Table of Contents

Interface IContextCompressor<T>

Namespace
AiDotNet.Interfaces
Assembly
AiDotNet.dll

Defines the contract for compressing context documents to reduce token usage while preserving relevance.

public interface IContextCompressor<T>

Type Parameters

T

The numeric data type used for relevance scoring.

Remarks

A context compressor reduces the size of retrieved documents before passing them to a language model, helping to stay within token limits while maintaining the most relevant information.

For Beginners: A context compressor is like a summarizer for search results.

Think of it like preparing a briefing:

  • You retrieve 10 long documents (might be 50,000 tokens)
  • Your language model can only handle 8,000 tokens
  • The compressor extracts key sentences and information
  • Result: Compressed to 5,000 tokens with the most important content

This ensures you can:

  • Use more retrieved documents without hitting token limits
  • Focus on the most relevant parts of each document
  • Reduce costs by using fewer tokens
  • Still get accurate answers from the compressed context

Methods

Compress(List<Document<T>>, string, Dictionary<string, object>?)
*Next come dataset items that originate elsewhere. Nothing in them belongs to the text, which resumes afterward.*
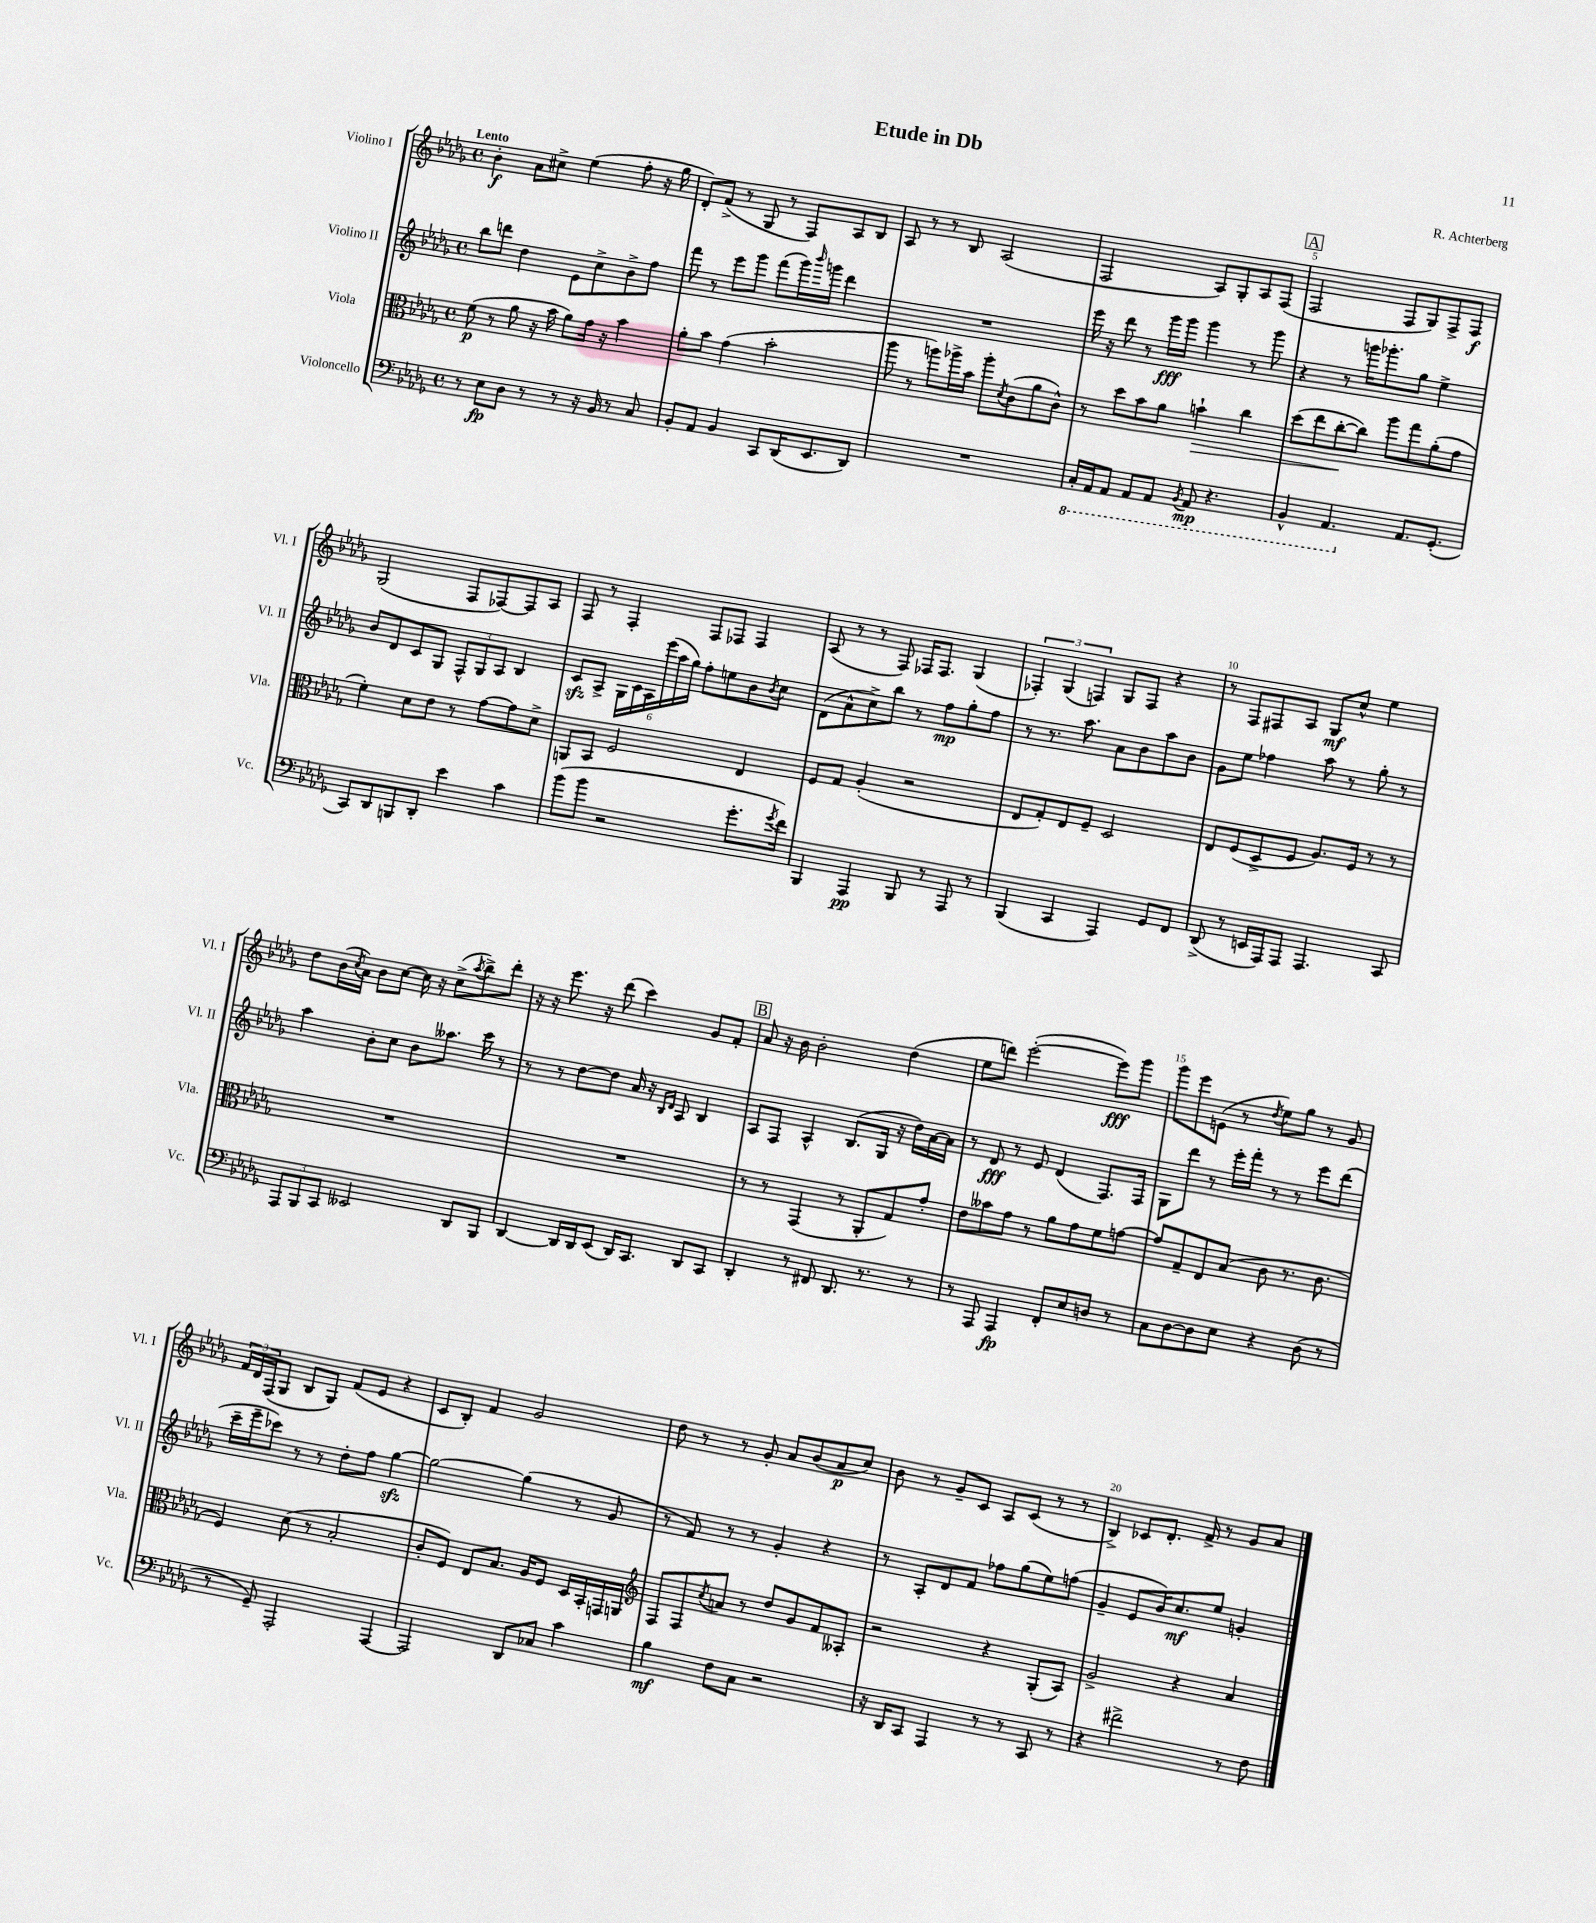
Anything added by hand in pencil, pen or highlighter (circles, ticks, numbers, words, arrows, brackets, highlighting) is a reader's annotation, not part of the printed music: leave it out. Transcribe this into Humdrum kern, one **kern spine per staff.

**kern	**dynam	**kern	**dynam	**kern	**dynam	**kern	**dynam
*part4	*part4	*part3	*part3	*part2	*part2	*part1	*part1
*staff4	*staff4	*staff3	*staff3	*staff2	*staff2	*staff1	*staff1
*I"Violoncello	*	*I"Viola	*	*I"Violino II	*	*I"Violino I	*
*I'Vc.	*	*I'Vla.	*	*I'Vl. II	*	*I'Vl. I	*
*clefF4	*	*clefC3	*	*clefG2	*	*clefG2	*
*k[b-e-a-d-g-]	*	*k[b-e-a-d-g-]	*	*k[b-e-a-d-g-]	*	*k[b-e-a-d-g-]	*
*M4/4	*	*M4/4	*	*M4/4	*	*M4/4	*
*met(c)	*	*met(c)	*	*met(c)	*	*met(c)	*
=1	=1	=1	=1	=1	=1	=1	=1
!	!	!	!	!	!	!LO:TX:a:B:t=Lento	!
8r	.	(8f\	p	8bb-\L	.	4b-'\	f
8E-\L	fp	8r	.	8dddn\J	.	.	.
8D-\J	.	8a-\	.	4dd-\	.	8a-\L	.
8r	.	16r	.	.	.	8cc#X^\J	.
.	.	16b-\	.	.	.	.	.
8r	.	8a-\L)	.	8e-\L	.	(4ee-\	.
16r	.	16g-\Jk	.	8cc^\	.	.	.
16BB-/	.	16r	.	.	.	.	.
8r	.	4b-\	.	8b-^\	.	8ff'\	.
8C/	.	.	.	8ff\J	.	16r	.
.	.	.	.	.	.	16gg-\	.
=2	=2	=2	=2	=2	=2	=2	=2
8BB-'/L	.	8a-'\L	.	8fff\	.	8d-'/L)	.
8AA-/J	.	8b-\J	.	8r	.	(8f^/J	.
4BB-/	.	(4g-\	.	8eee-\L	.	8r	.
.	.	.	.	8ggg-\J	.	8G-/	.
8CC/L	.	2b-'\	.	(8fff\L	.	8r	.
(16DD-/K	.	.	.	16ggg-\L)	.	8F/L)	.
.	.	.	.	16qqbbb-/	.	.	.
8.EE-/	.	.	.	16gggn\JJ	.	.	.
.	.	.	.	4ddd-\	.	8A-/	.
8DD-/J)	.	.	.	.	.	8B-/J	.
=3	=3	=3	=3	=3	=3	=3	=3
1r	.	8aa-\	.	1r	.	8A-/	.
.	.	8r	.	.	.	8r	.
.	.	8aan\L)	.	.	.	8r	.
.	.	16aa-X^\L	.	.	.	8B-/	.
.	.	16b-\JJ	.	.	.	.	.
.	.	8aa-'\L	.	.	.	(2A-/	.
.	.	8qd-/	.	.	.	.	.
.	.	(8c\	.	.	.	.	.
.	.	8a-\	.	.	.	.	.
.	.	8c^^\J)	.	.	.	.	.
=4	=4	=4	=4	=4	=4	=4	=4
*8ba	*	*	*	*	*	*	*
16CC'/LL	.	8r	.	16eee-\	.	2F/	.
16AAA-/J	.	.	.	16r	.	.	.
8AAA-/J	.	8dd-\L	.	8ddd-\	.	.	.
8AAA-/L	.	8b-\	.	8r	.	.	.
8AAA-/J	.	8a-\J	.	16ggg-\LL	fff	.	.
.	.	.	.	16ggg-\JJ	.	.	.
8qBBB-/	.	.	.	.	.	.	.
!	!	!	!LO:HP:b	!	!	!	!
8AAA-/	mp	4bn`\	>	4ggg-\	.	8A-/L)	.
4.r	.	.	.	.	.	8G-'/	.
.	.	4cc\	.	8r	.	8A-/	.
.	.	.	.	8ggg-\	.	(8F/J	.
!!LO:REH:place=s1:t=A
=5	=5	=5	=5	=5	=5	=5	=5
4BBB-^^/	.	(8dd-\L	.	4r	.	2F/	.
.	.	8ee-\	.	.	.	.	.
4.AAA-/	.	[8cc'\	.	8r	.	.	.
.	.	8cc\J])	]	16gggn\KL	.	.	.
.	.	.	.	8.ggg-X'\	.	.	.
.	.	8aa-\L	.	.	.	8F/L	.
*X8ba	*	*	*	*	*	*	*
8.AA-/L	.	8gg-\	.	8gg-\J	.	8G-/)	.
.	.	(8a-'\	.	4ee-^\	.	8F^/	.
(8.GG-'/J	.	.	.	.	.	.	.
.	.	8g-\J	.	.	.	8F/J	f
!!LO:LB:g=z
=6	=6	=6	=6	=6	=6	=6	=6
8CC/L)	.	4f'\)	.	8b-/L	.	(2G-/	.
8DD-/	.	.	.	8d-/	.	.	.
8BBBn/	.	8d-\L	.	8c/	.	.	.
8DD-'/J	.	8e-\J	.	8G-/J	.	.	.
4e-\	.	8r	.	12F^^/L	.	8F/L	.
.	.	.	.	12G-/	.	.	.
.	.	[8g-\L	.	.	.	[8F-X/)	.
.	.	.	.	12A-/J	.	.	.
4c\	.	8g-\]	.	4B-/	.	8F-/]	.
.	.	8d-^\J	.	.	.	8A-/J	.
=7	=7	=7	=7	=7	=7	=7	=7
(8b-\L	.	8AAn/L	.	8czz/L	.	8F/	.
8b-\J	.	8BB-/J	.	8A-^/J	.	8r	.
2r	.	2F/	.	24G-\LL	.	4F'/	.
.	.	.	.	24c\	.	.	.
.	.	.	.	24A-\	.	.	.
.	.	.	.	(24eee-\	.	.	.
.	.	.	.	24aa-\	.	.	.
.	.	.	.	24gg-\JJ)	.	.	.
.	.	.	.	8ff'\L	.	8F/L	.
.	.	.	.	8een\	.	8F-X/J	.
8.g-'\L	.	4E-/	.	8b-\	.	4F-/	.
.	.	.	.	8qb-/	.	.	.
.	.	.	.	8cc\J	.	.	.
8qg-/	.	.	.	.	.	.	.
16f\Jk)	.	.	.	.	.	.	.
=8	=8	=8	=8	=8	=8	=8	=8
4BBB-/	.	8F/L	.	(8d-\L	.	(8A-/	.
.	.	8G-/J	.	8a-^^\	.	8r	.
4AAA-/	pp	(4A-'/	.	8cc^\)	.	8r	.
.	.	.	.	8bb-\J	.	8F/)	.
8BBB-/	.	2r	.	8r	.	16F-X/KL	.
.	.	.	.	.	.	8.F-/J	.
8r	.	.	.	8ff\L	mp	.	.
8AAA-/	.	.	.	8gg-'\	.	(4G-/	.
8r	.	.	.	8ff\J	.	.	.
=9	=9	=9	=9	=9	=9	=9	=9
(4BBB-/	.	8E-/L	.	8r	.	6F-X'/)	.
.	.	8G-'/)	.	8.r	.	.	.
.	.	.	.	.	.	(6G-/	.
4CC/	.	8E-/	.	.	.	.	.
.	.	.	.	8.aa-\	.	.	.
.	.	.	.	.	.	6Fn/)	.
.	.	8F~/J	.	.	.	.	.
4AAA-/)	.	2D-/	.	8a-\L	.	8G-/L	.
.	.	.	.	8b-\	.	8F/J	.
8GG-/L	.	.	.	8aa-\	.	4r	.
8FF/J	.	.	.	8b-\J	.	.	.
=10	=10	=10	=10	=10	=10	=10	=10
(8DD-^/	.	8E-/L	.	8g-\L	.	8r	.
8r	.	(8F/	.	8ee-\J	.	8F/L	.
16EEn/LL	.	8D-^/	.	4ff-X\	.	8F#X/	.
16AAA-/J)	.	.	.	.	.	.	.
8AAA-/J	.	8F/J	.	.	.	8A-/J	.
4.AAA-/	.	8.A-/L)	.	8aa-\	.	8G-/L	mf
.	.	.	.	8r	.	8cc^^/J	.
.	.	16F/Jk	.	.	.	.	.
.	.	8r	.	8gg-'\	.	4ee-\	.
8CC/	.	8r	.	8r	.	.	.
!!LO:LB:g=z
=11	=11	=11	=11	=11	=11	=11	=11
12AAA-/L	.	1r	.	4aa-\	.	8dd-\L	.
12BBB-/	.	.	.	.	.	.	.
.	.	.	.	.	.	(16b-\L	.
12CC/J	.	.	.	.	.	.	.
.	.	.	.	.	.	8qcc/	.
.	.	.	.	.	.	16a-\JJ)	.
2EE--X/	.	.	.	8b-'\L	.	8b-\L	.
.	.	.	.	8cc\J	.	[8cc\J	.
.	.	.	.	8b-\L	.	16cc\]	.
.	.	.	.	.	.	16r	.
.	.	.	.	8.aa--X\J	.	(8cc^\L	.
.	.	.	.	.	.	8qaa-/	.
8DD-/L	.	.	.	.	.	8bb-^\)	.
.	.	.	.	16ccc\	.	.	.
8BBB-/J	.	.	.	8r	.	8ddd-'\J	.
=12	=12	=12	=12	=12	=12	=12	=12
[4DD-/	.	1r	.	8r	.	16r	.
.	.	.	.	.	.	16r	.
.	.	.	.	8r	.	8.eee-\	.
16DD-/LL]	.	.	.	[8dd-\L	.	.	.
16DD-/J	.	.	.	.	.	16r	.
(8EE-/J	.	.	.	8dd-\J]	.	(8ddd-\	.
16DD-/KL)	.	.	.	16a-/	.	4ccc\)	.
8.CC/J	.	.	.	16r	.	.	.
.	.	.	.	16qqB-/LL	.	.	.
.	.	.	.	16qqd-/JJ	.	.	.
.	.	.	.	8A-/	.	.	.
8DD-/L	.	.	.	4B-/	.	8g-/L	.
8CC/J	.	.	.	.	.	8f'/J	.
!!LO:REH:place=s1:t=B
=13	=13	=13	=13	=13	=13	=13	=13
4DD-'/	.	8r	.	8A-/L	.	8a-/	.
.	.	8r	.	8F/J	.	16r	.
.	.	.	.	.	.	16b-\	.
8r	.	(4GG-/	.	4A-^^/	.	2b-'\	.
8FF#X/	.	.	.	.	.	.	.
8.DD-/	.	8r	.	(8.B-/L	.	.	.
.	.	8AA-'/L	.	.	.	.	.
8.r	.	.	.	16G-/Jk	.	.	.
.	.	8G-/)	.	16r	.	(4dd-\	.
.	.	.	.	16dd-\LL)	.	.	.
8r	.	8g-'/J	.	[16a-\	.	.	.
.	.	.	.	16a-\JJ]	.	.	.
=14	=14	=14	=14	=14	=14	=14	=14
8r	.	8e-\L	.	8r	.	8ee-\L	.
8AAA-/	.	8b--X\	.	8d-/	fff	8dddn\J)	.
4AAA-/	fp	8g-\J	.	8r	.	([2eee-'\	.
.	.	8r	.	8e-/	.	.	.
8FF'/L	.	8a-\L	.	(4d-/	.	.	.
8E-/	.	8g-\	.	.	.	.	.
8Dn/J	.	8f\	.	8.F/L)	.	8eee-\L])	fff
8r	.	[8gn\J	.	.	.	8ggg-\J	.
.	.	.	.	16F/Jk	.	.	.
=15	=15	=15	=15	=15	=15	=15	=15
8C\L	.	8g/L]	.	8G-\L	.	8ggg-\L	.
[8D-\	.	8G-~/	.	8ddd-\J	.	8eee-\	.
8D-\]	.	8E-/	.	8r	.	(8en\J	.
8E-\J	.	(8B-/J	.	16eee-'\LL	.	8r	.
.	.	.	.	16fff'\JJ	.	.	.
.	.	.	.	.	.	8qdd-/	.
4r	.	8c\	.	8r	.	8ee-\L)	.
.	.	8.r	.	8r	.	8gg-\J	.
(8D-\	.	.	.	8eee-\L	.	8r	.
.	.	8.c\	.	.	.	.	.
8r	.	.	.	(8ddd-\J	.	8g-/	.
!!LO:LB:g=z
=16	=16	=16	=16	=16	=16	=16	=16
8r	.	4F/)	.	16ccc~\LL	.	24f/LL	.
.	.	.	.	.	.	24d-/	.
.	.	.	.	16eee-~\J	.	.	.
.	.	.	.	.	.	(24F/J	.
8GG-~/)	.	.	.	8ccc-X\J)	.	8G-/J	.
2AAA-'/	.	(8d-\	.	8r	.	8B-/L	.
.	.	8r	.	8r	.	8G-/J)	.
.	.	2B-'/	.	8dd-'\L	.	(8f/L	.
.	.	.	.	8ff\J	.	8e-/J	.
[4AAA-/	.	.	.	[4gg-zz\	.	4r	.
=17	=17	=17	=17	=17	=17	=17	=17
2AAA-/]	.	8c'/L	.	2gg-\_	.	8c/L	.
.	.	8F/J)	.	.	.	8B-'/J)	.
.	.	8E-/L	.	.	.	4f/	.
.	.	8.B-/J	.	.	.	.	.
8DD-/L	.	.	.	(4gg-\]	.	2g-/	.
.	.	16A-/KL	.	.	.	.	.
8C-X/J	.	8F/J	.	.	.	.	.
4c\	.	16D-/LL	.	8r	.	.	.
.	.	16BB-'/	.	.	.	.	.
.	.	16GGn/	.	8g-/	.	.	.
.	.	16AAn/JJ	.	.	.	.	.
=18	=18	=18	=18	=18	=18	=18	=18
*	*	*clefG2	*	*	*	*	*
4B-\	mf	8F/L	.	8r	.	8dd-\	.
.	.	8F/	.	8f/)	.	8r	.
.	.	8qcc/	.	.	.	.	.
8F\L	.	8an/J	.	8r	.	8r	.
8C\J	.	8r	.	8r	.	8g-'/	.
2r	.	8dd-/L	.	4g-'/	.	8a-/L	.
.	.	8g-/	.	.	.	(8b-/	.
.	.	8f/	.	4r	.	8a-/	p
.	.	8A--X'/J	.	.	.	8cc/J)	.
=19	=19	=19	=19	=19	=19	=19	=19
16r	.	2r	.	8r	.	8b-\	.
16DD-/KL	.	.	.	.	.	.	.
8CC/J	.	.	.	8A-'/L	.	8r	.
4AAA-/	.	.	.	8d-/	.	8g-~/L	.
.	.	.	.	8f/J	.	8c/J	.
8r	.	4r	.	8ff-X\L	.	8A-/L	.
8r	.	.	.	(8gg-\	.	(8c/J	.
8CC/	.	(8G-'/L	.	8ee-\)	.	8r	.
8r	.	8A-/J)	.	(8ffn\J	.	8r	.
=20	=20	=20	=20	=20	=20	=20	=20
4r	.	2g-^/	.	4g-~/	.	4B-^/)	.
2f#X^\	.	.	.	8e-/L	.	8c-X/L	.
.	.	.	.	16b-/K)	.	8.d-'/J	.
.	.	.	.	8.cc/	mf	.	.
.	.	4r	.	.	.	.	.
.	.	.	.	.	.	16f^/	.
.	.	.	.	8ee-/J	.	8r	.
8r	.	4a-/	.	4gn'/	.	8g-/L	.
8F\	.	.	.	.	.	8a-/J	.
==	==	==	==	==	==	==	==
*-	*-	*-	*-	*-	*-	*-	*-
Compresses a collection of documents while preserving relevance to the query.

List<Document<T>> Compress(List<Document<T>> documents, string query, Dictionary<string, object>? options = null)

Parameters

documents List<Document<T>>

The documents to compress.

query string

The query text used to determine relevance.

options Dictionary<string, object>

Optional compression parameters.

Returns

List<Document<T>>

The compressed documents with reduced content but maintained relevance.

Remarks

This method takes documents and reduces their content size while keeping the parts most relevant to the query. The compression strategy varies by implementation - some may use extractive methods (selecting key sentences), others may use abstractive methods (generating summaries), or hybrid approaches.

For Beginners: This reduces document size while keeping important information.

For example:

  • Input: 3 documents, each 2000 tokens (6000 total)
  • Query: "How do I train a neural network?"
  • Processing: Extract sentences about training, remove unrelated content
  • Output: 3 documents, each 500 tokens (1500 total)

The compressed documents still contain the key information needed to answer the question, but take up much less space.